During the course of your abroad education, you request the bank to disburse only INR 30 lakhs, then the effective margin money will also reduce to INR 3 lakhs.

Margin money is not a part of the repayment process and the interest will only be charged on the amount that the bank disburses.

Hi, please tell me if I can repay the loan early? Are there any penalty charges on early repayment?

Yes, you can repay the education loan early. However, the penalty charges depends on the lender and the loan terms. It will be clearly mentioned in your agreement letter if prepayment will incur any charge or not. If you have taken a loan from an NBFC, before prepayment make sure that your loan agreement does not include any charges as they tend to put that clause in the contract.

Thank you for your prompt answer.
Another thing I wanted to know, is it worth paying the education loan early?
I have already planned my finances for the coming years. Is it worth disturbing the plan?

It is always beneficial to pay off your loan if you have the funds. It will not only make you debt-free but also save the money you’d pay as interest.

What is the maximum margin money that a student will have to contribute?

The margin money depends from lender to lender and on your specific requirement. Some lenders charge 10% or 15%. So, for example, you are taking an education loan of INR 40 lakhs from SBI, the margin money would be INR 4 lakhs, which you will have to contribute towards your expenses.

If the bank sanctions the loan at a higher margin of 35% then is there any way to reduce the margin during disbursement ?

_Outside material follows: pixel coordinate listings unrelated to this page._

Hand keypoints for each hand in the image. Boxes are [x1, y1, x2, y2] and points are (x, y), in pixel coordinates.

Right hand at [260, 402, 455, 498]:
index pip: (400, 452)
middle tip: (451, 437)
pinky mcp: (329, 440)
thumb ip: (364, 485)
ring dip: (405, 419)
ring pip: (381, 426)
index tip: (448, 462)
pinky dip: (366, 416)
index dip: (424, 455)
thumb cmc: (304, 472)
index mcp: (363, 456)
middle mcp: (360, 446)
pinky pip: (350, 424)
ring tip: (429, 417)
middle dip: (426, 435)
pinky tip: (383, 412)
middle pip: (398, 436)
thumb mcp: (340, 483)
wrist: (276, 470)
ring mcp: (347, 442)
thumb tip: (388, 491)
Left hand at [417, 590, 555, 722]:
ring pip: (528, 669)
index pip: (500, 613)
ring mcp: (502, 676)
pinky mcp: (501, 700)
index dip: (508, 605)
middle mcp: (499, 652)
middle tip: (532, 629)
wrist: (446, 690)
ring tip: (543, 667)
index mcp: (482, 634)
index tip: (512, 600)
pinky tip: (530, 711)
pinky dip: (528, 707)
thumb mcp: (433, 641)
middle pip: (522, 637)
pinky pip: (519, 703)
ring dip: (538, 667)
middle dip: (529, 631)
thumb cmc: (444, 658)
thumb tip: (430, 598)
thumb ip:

If the bank has sanctioned the loan with a higher margin of 35%, you may wonder whether there’s a possibility to reduce the margin during the disbursement phase. While each bank’s policies and procedures can vary, here are some general insights that might help you understand your options:

  1. Communication is Key: The first step is to communicate with your loan officer or a representative from the bank. Express your concerns and inquire about the feasibility of reducing the margin. They can provide you with specific information about the bank’s policies and whether any flexibility is available.
  2. Loan Agreement Review: Review the loan agreement you’ve signed with the bank. This document outlines the terms and conditions of the loan, including the margin. Look for any clauses or provisions that discuss the possibility of adjusting the margin during the disbursement phase.
  3. Circumstances Consideration: Some banks might consider reducing the margin if there have been changes in your circumstances since the loan was initially sanctioned. This could include improved financial stability, additional scholarships, or other sources of funding that weren’t available at the time of application.
  4. Academic Performance: If your academic performance is outstanding, some banks may be willing to re-evaluate the loan terms. Demonstrating your dedication to your studies and your commitment to excelling academically could potentially influence their decision.
  5. Financial Documentation: Prepare any necessary financial documentation that supports your request for margin reduction. This could include proof of additional funding sources, updated income statements, or any other relevant financial information.
  6. Negotiation: Treat the situation as a negotiation rather than a demand. Approach the bank with respect and a clear rationale for your request. Be open to discussing options and finding a solution that works for both parties.
  7. Bank’s Discretion: Keep in mind that banks have the discretion to assess each case individually. While some banks might offer flexibility, others might have stricter policies. It’s essential to understand that any adjustment to the margin is subject to the bank’s approval.

Remember that the decision to reduce the margin during the disbursement phase ultimately rests with the bank. It’s advisable to communicate with the bank as early as possible, present your case. Each bank may have its own process for reviewing and approving such requests.